Maier’s inspiration to undertake her project comes from her personal experience in healthcare working at the USC Gehr Family Center for Health Systems Science and Innovation.
“Working in healthcare for years, I found we just need to work smarter,” Maier said. “I felt most drawn to the Health Systems Management Engineering program because it addresses the problems facing healthcare in a different way so that we can give patients more timely, safe and cost-effective care.”
Luo, a graduate student majoring in analytics in the ISE department, worked with the Los Angeles General Medical Center as part of Belson’s ISE 509 class. Using data provided by the hospital, Luo, along with fellow graduate student Carolina Vallejo, aimed to create dashboards for various event types reported to the safety department, such as fall, skin integrity, behavioral event, care coordination/communication and adverse reaction to detect trends and help prevent avoidable incidents.
In undertaking this project, Luo encountered several obstacles in data analysis. The existing system lacked a concise event type list, and healthcare workers relied on their own understanding to select event types. As a result, the dataset became inaccurate. To tackle this problem, Luo and the HSME student team devised a new hierarchy of event types, enabling more precise categorization. This development effectively streamlined the process of entering and interpreting incident-related data, leading to a more effective system.
Furthermore, Luo noticed a cognitive laziness in selecting the “Other/Miscellaneous” event type when filing reports. Approximately 17% of event types fell into this ambiguous category, contributing to disorganized and uninformative data for trend identification. To rectify this, Luo implemented text classification, a machine learning technique that assigns predefined categories or labels to unstructured text data.
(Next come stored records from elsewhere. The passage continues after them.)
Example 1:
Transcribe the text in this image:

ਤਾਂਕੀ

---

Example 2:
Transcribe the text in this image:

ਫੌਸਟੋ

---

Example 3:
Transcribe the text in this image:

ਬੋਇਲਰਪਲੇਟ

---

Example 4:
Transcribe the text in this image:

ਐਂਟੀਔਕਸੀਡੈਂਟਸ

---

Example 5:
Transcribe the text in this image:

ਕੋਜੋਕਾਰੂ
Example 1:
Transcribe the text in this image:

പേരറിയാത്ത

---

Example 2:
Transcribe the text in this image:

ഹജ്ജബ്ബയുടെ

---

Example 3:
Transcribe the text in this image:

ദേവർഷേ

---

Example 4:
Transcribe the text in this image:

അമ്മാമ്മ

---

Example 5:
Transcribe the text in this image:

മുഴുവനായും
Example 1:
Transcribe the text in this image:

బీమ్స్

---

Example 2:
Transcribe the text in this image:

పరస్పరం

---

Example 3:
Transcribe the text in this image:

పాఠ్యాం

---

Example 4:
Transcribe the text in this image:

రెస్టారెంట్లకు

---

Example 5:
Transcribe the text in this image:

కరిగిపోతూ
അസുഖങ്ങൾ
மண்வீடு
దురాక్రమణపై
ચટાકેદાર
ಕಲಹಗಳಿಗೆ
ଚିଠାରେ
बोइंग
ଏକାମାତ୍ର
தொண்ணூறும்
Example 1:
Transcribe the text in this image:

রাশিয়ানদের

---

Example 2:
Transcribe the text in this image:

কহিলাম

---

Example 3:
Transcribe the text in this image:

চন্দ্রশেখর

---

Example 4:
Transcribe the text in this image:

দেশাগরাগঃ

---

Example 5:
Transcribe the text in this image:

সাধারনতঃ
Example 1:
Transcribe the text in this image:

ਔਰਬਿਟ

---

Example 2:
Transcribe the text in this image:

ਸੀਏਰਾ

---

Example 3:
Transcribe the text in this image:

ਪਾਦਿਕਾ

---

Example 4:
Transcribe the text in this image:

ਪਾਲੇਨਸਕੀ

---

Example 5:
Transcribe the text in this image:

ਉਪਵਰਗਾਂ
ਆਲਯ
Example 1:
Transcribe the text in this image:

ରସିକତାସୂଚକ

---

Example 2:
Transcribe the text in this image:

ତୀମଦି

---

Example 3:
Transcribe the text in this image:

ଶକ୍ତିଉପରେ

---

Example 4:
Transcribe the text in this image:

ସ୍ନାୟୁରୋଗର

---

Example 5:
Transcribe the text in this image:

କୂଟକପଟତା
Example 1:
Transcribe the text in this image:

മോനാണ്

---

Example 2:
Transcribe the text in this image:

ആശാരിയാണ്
This enabled the accurate reclassification of data previously listed as “Other/Miscellaneous” into more specific event types.
Once Luo and the team diligently parsed through the data, they could finally create a cohesive dashboard, capable of identifying hazards and optimizing patient care using Tableau software.
Belson is excited about the potential applications of Luo’s project.
“This tool could be useful at any hospital to better manage safety and quality,” he said. “It’s a really marvelous opportunity.”